- _Instruction_:
Look through the entries that follow and return each line that has the string "contra".

-=-=-

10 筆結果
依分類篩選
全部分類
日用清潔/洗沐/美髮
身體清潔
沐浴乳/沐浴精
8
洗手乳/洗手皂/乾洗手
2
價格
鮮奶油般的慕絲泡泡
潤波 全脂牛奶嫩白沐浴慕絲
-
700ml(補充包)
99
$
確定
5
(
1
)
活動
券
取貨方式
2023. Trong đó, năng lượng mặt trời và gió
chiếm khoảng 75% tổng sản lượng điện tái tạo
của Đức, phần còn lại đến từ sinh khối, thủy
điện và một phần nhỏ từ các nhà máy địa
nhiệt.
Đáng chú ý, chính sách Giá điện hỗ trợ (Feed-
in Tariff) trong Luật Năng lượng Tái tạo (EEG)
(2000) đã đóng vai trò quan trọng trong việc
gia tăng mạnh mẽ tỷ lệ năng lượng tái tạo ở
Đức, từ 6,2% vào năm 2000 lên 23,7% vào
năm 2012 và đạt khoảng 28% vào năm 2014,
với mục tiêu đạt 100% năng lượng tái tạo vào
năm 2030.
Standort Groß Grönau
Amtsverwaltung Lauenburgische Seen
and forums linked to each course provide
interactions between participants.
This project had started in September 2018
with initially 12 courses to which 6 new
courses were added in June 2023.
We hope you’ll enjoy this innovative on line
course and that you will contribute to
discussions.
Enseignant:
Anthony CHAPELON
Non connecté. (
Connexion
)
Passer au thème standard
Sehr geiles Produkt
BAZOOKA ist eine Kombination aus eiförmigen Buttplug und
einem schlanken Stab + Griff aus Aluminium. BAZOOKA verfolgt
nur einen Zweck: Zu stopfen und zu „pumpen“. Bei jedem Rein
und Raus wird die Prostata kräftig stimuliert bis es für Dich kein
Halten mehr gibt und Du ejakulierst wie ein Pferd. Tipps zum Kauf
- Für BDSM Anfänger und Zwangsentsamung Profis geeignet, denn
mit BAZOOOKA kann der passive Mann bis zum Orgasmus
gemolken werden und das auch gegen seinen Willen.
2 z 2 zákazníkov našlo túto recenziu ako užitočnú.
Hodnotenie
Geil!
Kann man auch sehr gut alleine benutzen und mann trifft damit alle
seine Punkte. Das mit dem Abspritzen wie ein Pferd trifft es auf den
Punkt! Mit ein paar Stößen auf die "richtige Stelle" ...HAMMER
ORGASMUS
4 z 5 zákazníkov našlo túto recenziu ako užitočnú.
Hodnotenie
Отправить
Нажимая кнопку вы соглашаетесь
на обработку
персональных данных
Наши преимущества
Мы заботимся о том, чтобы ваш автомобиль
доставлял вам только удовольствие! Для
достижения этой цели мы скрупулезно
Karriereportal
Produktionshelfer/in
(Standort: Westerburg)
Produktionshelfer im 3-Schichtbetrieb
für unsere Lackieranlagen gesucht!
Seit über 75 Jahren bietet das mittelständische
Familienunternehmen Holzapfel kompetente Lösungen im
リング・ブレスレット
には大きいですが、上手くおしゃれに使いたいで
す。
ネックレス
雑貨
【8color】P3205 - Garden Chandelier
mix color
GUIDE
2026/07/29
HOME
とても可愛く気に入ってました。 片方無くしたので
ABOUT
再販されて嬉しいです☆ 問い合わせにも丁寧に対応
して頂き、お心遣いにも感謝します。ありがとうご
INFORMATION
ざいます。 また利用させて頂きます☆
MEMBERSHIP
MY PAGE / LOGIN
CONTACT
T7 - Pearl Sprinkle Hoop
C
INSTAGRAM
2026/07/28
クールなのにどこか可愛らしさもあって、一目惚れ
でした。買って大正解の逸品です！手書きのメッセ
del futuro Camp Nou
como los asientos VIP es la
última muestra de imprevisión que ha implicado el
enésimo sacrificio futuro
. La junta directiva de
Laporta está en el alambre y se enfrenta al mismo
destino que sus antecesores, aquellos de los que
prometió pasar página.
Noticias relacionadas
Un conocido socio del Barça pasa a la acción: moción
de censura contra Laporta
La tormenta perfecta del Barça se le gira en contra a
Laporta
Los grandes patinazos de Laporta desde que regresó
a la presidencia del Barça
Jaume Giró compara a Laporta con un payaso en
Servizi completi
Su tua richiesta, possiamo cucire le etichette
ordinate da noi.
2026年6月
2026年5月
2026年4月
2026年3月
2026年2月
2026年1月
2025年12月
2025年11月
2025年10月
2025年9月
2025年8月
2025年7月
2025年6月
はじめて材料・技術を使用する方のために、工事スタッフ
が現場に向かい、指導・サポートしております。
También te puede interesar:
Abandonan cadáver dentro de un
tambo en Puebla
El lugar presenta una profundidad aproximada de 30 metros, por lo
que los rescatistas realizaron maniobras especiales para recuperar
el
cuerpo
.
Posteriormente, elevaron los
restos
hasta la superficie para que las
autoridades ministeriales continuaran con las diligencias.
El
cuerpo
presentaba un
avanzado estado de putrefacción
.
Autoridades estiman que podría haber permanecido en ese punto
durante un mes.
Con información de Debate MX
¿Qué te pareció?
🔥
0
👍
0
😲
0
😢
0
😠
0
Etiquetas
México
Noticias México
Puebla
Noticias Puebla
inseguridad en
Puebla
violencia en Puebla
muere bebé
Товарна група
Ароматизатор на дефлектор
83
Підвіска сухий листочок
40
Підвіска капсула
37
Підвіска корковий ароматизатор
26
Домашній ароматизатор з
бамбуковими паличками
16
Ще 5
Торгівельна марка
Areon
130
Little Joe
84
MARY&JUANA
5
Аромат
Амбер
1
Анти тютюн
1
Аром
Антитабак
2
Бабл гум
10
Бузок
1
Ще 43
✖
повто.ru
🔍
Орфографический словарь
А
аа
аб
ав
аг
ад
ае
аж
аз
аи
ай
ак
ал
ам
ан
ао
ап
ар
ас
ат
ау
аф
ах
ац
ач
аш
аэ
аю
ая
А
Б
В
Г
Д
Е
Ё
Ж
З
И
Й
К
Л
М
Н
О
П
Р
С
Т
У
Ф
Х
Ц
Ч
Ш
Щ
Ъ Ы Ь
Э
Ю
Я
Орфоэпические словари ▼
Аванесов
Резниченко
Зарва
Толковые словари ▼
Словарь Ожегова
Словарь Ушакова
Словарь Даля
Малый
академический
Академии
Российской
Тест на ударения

-=-=-

- _Answer to this exercise_:
de censura contra Laporta
La tormenta perfecta del Barça se le gira en contra a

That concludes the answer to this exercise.